Hell to the yeah! This is a great post (I’m so excited it was my first post of yours to read)
I too seriously suck at domestication. I like cooking HATE the clean-up. But I too am feeling the need for improvisation. I have dreams of a great garden that will feed my family but I have no idea where to start. I am determined though to at least learn how to make my own jams this year. That’s a step in the right direction.
Great blog.. I’ll definitely be back for more.
If you’re like me and you do all your cooking in gasoline, you’re doubly screwed.
I luv me some plum jelly. Particularly wild plum jelly. Crazee Tastee. When I was a boy I had a great aunt that would also make pie melon jelly and mesquite bean jelly and even prickly pear cactus jelly. The old timers could make do nicely with little or nothing.
So good for you on the jelly.
I suck at most domestic tasks also (my husband should really stay home). Except I like to back, paint rooms and build things, too! Were we separated at birth (we do kind of look alike)?
If you want to be really hardcore, you could stand in the poison ivy on the side of the road picking (free!) wild grapes until your fingers turn purple. Then make 56 jars of grape jam in a 102 degree kitchen the size of a porta-potty. Oh, and did I mention that I was 7 months pregnant during that foolishness? I hope you enjoy your jam– mine just makes me flippin angry every time I eat it.
First off, apologies to everyone – my blog reading and response time to emails and comments has been way down this week. I appreciate everyone stopping by and I’ll get my act together soon.
Hannah – Me too! I’m going to go buy a canning book.
Jeanne – I have your jam waiting!
FADKOG – I hear you. I have clear memories of days on end in blistering heat “helping” (i.e. forced child labor) my mother can a gazillion items. It’s actually only about an hour if you do ONE batch! That’s much more reasonable.

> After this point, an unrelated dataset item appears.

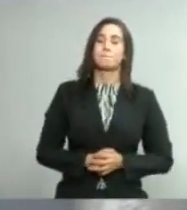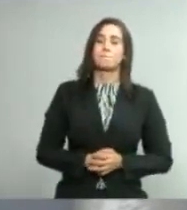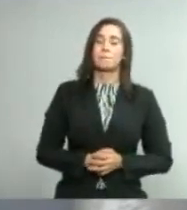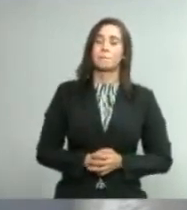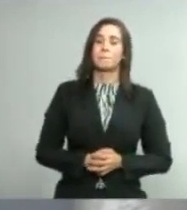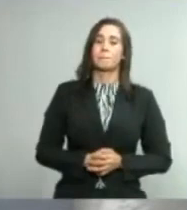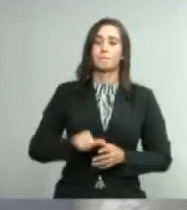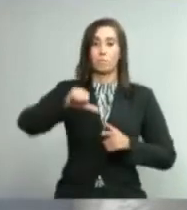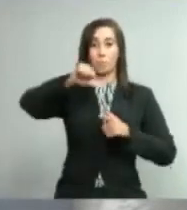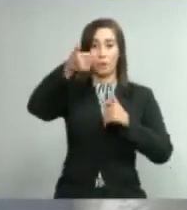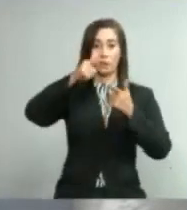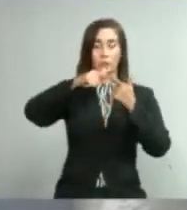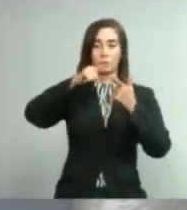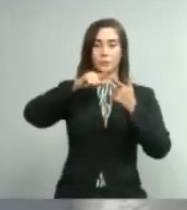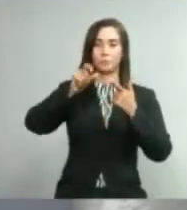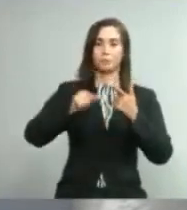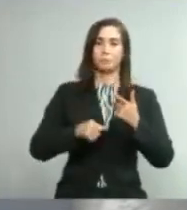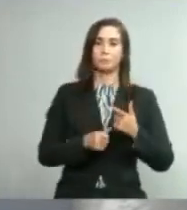Pedro Castro, adelante.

Igmar – DAMNIT! Another reason Bush will think I’m unpatriotic.
Frances – Welcome! Good luck with your jam. It’s surprisingly easy. I bet you’ll have fun. (We non-domestics have to stick together.)
Peter – HI, long time no see! Yeah, we’re feeling the gas pinch, too.
Evyl – Wild fruits are the best! That prickly pear jam sounds interesting. Here’s to becoming the new old timers!
Lori – I’m pretty sure we’re long lost twins.
Stef – See, RIGHT THERE accurately describes some of my childhood summers! Wow. The worst was when my parents decided to can peppers. Did you know that the acid from peppers can totally burn your hands? Severely? Luckily, us kids didn’t have to help with that domestic experiment.
Baby steps are much better. ONE batch at a time.